Film Review: The Real Charlie Chaplin

A young Charlie Chaplin

The silent era produced a number of famous faces and Hollywood stars, but the big three of comedy were Buster Keaton, Harold Lloyd and Charlie Chaplin. Indeed, it’s the latter’s ‘Tramp’ which remains the most iconic visage from that period in today’s popular culture. With the likes of Modern Times, The Kid, City Lights and The Gold Rush, he made films which entranced and amused audiences around the world and are still highly regarded today.
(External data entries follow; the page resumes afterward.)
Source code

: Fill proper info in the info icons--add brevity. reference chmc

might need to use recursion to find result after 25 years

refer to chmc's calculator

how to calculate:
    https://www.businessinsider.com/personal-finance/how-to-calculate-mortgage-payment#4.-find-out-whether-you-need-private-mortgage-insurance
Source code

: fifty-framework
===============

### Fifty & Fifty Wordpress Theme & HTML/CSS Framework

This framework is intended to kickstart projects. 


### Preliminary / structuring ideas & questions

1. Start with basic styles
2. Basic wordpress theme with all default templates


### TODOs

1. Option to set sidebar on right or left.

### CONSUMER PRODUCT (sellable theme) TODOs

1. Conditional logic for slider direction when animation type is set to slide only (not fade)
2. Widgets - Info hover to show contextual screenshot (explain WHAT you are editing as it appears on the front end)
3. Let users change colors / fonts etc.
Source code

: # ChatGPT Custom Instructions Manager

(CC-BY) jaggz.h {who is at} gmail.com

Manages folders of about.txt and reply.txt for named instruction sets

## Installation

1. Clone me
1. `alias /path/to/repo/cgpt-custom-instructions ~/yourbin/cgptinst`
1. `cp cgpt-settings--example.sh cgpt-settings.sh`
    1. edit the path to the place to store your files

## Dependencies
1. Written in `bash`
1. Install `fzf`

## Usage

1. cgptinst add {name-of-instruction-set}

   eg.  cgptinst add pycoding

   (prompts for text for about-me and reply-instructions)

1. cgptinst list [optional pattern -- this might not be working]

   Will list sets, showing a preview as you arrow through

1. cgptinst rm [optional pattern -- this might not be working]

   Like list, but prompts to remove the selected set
However, while his talent and ability as a director and physical comedian are beyond doubt, his personal life was much more tumultuous. Despite growing up impoverished in London, his talent and work ethic provided him with a means of escape. He jumped at the opportunity and the rest is history. Off the screen, there was a string of teenage brides, persistent accusations of adultery and eventual exile from America. The Real Charlie Chaplin tells his story.

Using recently unearthed archive footage, clever reconstructions and personal archive, The Real Charlie Chaplin pieces together the great man’s life. Peter Middleton and James Spinne’s documentary is imaginatively structured, using a number of devices to illustrate their points. Narrated by Pearl Mackie, at times it plays out like a docudrama. A fascinating portrait of a man with many faces.

The Real Charlie Chaplin opens in cinemas on 18 February.